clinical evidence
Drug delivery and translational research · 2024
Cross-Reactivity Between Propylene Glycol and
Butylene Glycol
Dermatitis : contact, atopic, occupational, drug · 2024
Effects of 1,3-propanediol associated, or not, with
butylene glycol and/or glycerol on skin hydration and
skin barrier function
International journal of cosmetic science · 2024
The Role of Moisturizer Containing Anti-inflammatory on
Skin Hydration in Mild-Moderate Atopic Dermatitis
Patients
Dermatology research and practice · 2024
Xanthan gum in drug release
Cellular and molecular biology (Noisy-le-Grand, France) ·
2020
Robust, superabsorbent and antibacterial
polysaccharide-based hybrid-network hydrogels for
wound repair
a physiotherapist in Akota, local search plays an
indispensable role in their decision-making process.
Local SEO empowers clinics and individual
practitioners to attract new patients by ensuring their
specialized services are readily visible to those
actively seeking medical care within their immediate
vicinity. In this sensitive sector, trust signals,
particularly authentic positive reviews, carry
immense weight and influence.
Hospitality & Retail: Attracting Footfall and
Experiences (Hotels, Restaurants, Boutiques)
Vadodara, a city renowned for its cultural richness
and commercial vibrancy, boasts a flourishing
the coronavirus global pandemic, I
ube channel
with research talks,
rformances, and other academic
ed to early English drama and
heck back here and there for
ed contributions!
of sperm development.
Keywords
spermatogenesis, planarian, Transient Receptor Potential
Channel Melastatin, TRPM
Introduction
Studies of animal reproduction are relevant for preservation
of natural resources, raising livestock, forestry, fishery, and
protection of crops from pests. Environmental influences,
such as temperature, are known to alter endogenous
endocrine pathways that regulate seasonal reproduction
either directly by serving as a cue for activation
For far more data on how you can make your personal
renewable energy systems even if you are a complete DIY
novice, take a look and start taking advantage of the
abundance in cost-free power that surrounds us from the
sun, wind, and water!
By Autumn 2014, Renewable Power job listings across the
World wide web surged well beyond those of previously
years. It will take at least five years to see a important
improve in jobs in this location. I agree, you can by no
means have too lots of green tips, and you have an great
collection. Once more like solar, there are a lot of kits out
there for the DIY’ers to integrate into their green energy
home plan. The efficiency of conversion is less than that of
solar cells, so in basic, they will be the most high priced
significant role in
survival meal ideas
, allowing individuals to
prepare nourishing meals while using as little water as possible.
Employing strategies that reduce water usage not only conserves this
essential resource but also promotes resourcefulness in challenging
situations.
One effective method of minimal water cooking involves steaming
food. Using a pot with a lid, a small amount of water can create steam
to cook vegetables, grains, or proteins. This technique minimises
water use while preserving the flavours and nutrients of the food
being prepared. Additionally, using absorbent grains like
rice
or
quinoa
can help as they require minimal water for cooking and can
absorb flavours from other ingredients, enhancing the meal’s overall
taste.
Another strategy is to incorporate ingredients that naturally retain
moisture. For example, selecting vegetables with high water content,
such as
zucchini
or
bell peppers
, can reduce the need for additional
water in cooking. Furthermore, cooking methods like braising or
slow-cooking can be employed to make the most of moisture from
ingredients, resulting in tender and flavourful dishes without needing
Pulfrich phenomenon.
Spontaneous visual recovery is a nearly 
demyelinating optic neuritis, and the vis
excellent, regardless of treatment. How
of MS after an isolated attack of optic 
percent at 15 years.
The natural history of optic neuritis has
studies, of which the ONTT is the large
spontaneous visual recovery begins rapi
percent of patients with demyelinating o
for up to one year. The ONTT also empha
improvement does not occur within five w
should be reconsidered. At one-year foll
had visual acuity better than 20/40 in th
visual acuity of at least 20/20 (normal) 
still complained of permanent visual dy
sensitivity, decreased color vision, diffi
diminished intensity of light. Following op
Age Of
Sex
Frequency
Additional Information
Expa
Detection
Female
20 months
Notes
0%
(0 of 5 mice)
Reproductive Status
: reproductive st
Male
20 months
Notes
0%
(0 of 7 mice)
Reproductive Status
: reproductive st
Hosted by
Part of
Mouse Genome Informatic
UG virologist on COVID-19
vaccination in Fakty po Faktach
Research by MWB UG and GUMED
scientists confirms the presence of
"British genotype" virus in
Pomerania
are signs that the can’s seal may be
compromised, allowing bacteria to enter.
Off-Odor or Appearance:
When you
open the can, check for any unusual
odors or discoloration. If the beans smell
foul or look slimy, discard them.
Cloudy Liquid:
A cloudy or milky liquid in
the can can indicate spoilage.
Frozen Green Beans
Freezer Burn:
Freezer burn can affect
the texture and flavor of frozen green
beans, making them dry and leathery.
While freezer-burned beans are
# # # #
— TASK TO COMPLETE —
Please transcribe all of the data above exactly.

— RESULT OF THIS EXERCISE —
clinical evidence
Drug delivery and translational research · 2024
Cross-Reactivity Between Propylene Glycol and
Butylene Glycol
Dermatitis : contact, atopic, occupational, drug · 2024
Effects of 1,3-propanediol associated, or not, with
butylene glycol and/or glycerol on skin hydration and
skin barrier function
International journal of cosmetic science · 2024
The Role of Moisturizer Containing Anti-inflammatory on
Skin Hydration in Mild-Moderate Atopic Dermatitis
Patients
Dermatology research and practice · 2024
Xanthan gum in drug release
Cellular and molecular biology (Noisy-le-Grand, France) ·
2020
Robust, superabsorbent and antibacterial
polysaccharide-based hybrid-network hydrogels for
wound repair
a physiotherapist in Akota, local search plays an
indispensable role in their decision-making process.
Local SEO empowers clinics and individual
practitioners to attract new patients by ensuring their
specialized services are readily visible to those
actively seeking medical care within their immediate
vicinity. In this sensitive sector, trust signals,
particularly authentic positive reviews, carry
immense weight and influence.
Hospitality & Retail: Attracting Footfall and
Experiences (Hotels, Restaurants, Boutiques)
Vadodara, a city renowned for its cultural richness
and commercial vibrancy, boasts a flourishing
the coronavirus global pandemic, I
ube channel
with research talks,
rformances, and other academic
ed to early English drama and
heck back here and there for
ed contributions!
of sperm development.
Keywords
spermatogenesis, planarian, Transient Receptor Potential
Channel Melastatin, TRPM
Introduction
Studies of animal reproduction are relevant for preservation
of natural resources, raising livestock, forestry, fishery, and
protection of crops from pests. Environmental influences,
such as temperature, are known to alter endogenous
endocrine pathways that regulate seasonal reproduction
either directly by serving as a cue for activation
For far more data on how you can make your personal
renewable energy systems even if you are a complete DIY
novice, take a look and start taking advantage of the
abundance in cost-free power that surrounds us from the
sun, wind, and water!
By Autumn 2014, Renewable Power job listings across the
World wide web surged well beyond those of previously
years. It will take at least five years to see a important
improve in jobs in this location. I agree, you can by no
means have too lots of green tips, and you have an great
collection. Once more like solar, there are a lot of kits out
there for the DIY’ers to integrate into their green energy
home plan. The efficiency of conversion is less than that of
solar cells, so in basic, they will be the most high priced
significant role in
survival meal ideas
, allowing individuals to
prepare nourishing meals while using as little water as possible.
Employing strategies that reduce water usage not only conserves this
essential resource but also promotes resourcefulness in challenging
situations.
One effective method of minimal water cooking involves steaming
food. Using a pot with a lid, a small amount of water can create steam
to cook vegetables, grains, or proteins. This technique minimises
water use while preserving the flavours and nutrients of the food
being prepared. Additionally, using absorbent grains like
rice
or
quinoa
can help as they require minimal water for cooking and can
absorb flavours from other ingredients, enhancing the meal’s overall
taste.
Another strategy is to incorporate ingredients that naturally retain
moisture. For example, selecting vegetables with high water content,
such as
zucchini
or
bell peppers
, can reduce the need for additional
water in cooking. Furthermore, cooking methods like braising or
slow-cooking can be employed to make the most of moisture from
ingredients, resulting in tender and flavourful dishes without needing
Pulfrich phenomenon.
Spontaneous visual recovery is a nearly 
demyelinating optic neuritis, and the vis
excellent, regardless of treatment. How
of MS after an isolated attack of optic 
percent at 15 years.
The natural history of optic neuritis has
studies, of which the ONTT is the large
spontaneous visual recovery begins rapi
percent of patients with demyelinating o
for up to one year. The ONTT also empha
improvement does not occur within five w
should be reconsidered. At one-year foll
had visual acuity better than 20/40 in th
visual acuity of at least 20/20 (normal) 
still complained of permanent visual dy
sensitivity, decreased color vision, diffi
diminished intensity of light. Following op
Age Of
Sex
Frequency
Additional Information
Expa
Detection
Female
20 months
Notes
0%
(0 of 5 mice)
Reproductive Status
: reproductive st
Male
20 months
Notes
0%
(0 of 7 mice)
Reproductive Status
: reproductive st
Hosted by
Part of
Mouse Genome Informatic
UG virologist on COVID-19
vaccination in Fakty po Faktach
Research by MWB UG and GUMED
scientists confirms the presence of
"British genotype" virus in
Pomerania
are signs that the can’s seal may be
compromised, allowing bacteria to enter.
Off-Odor or Appearance:
When you
open the can, check for any unusual
odors or discoloration. If the beans smell
foul or look slimy, discard them.
Cloudy Liquid:
A cloudy or milky liquid in
the can can indicate spoilage.
Frozen Green Beans
Freezer Burn:
Freezer burn can affect
the texture and flavor of frozen green
beans, making them dry and leathery.
While freezer-burned beans are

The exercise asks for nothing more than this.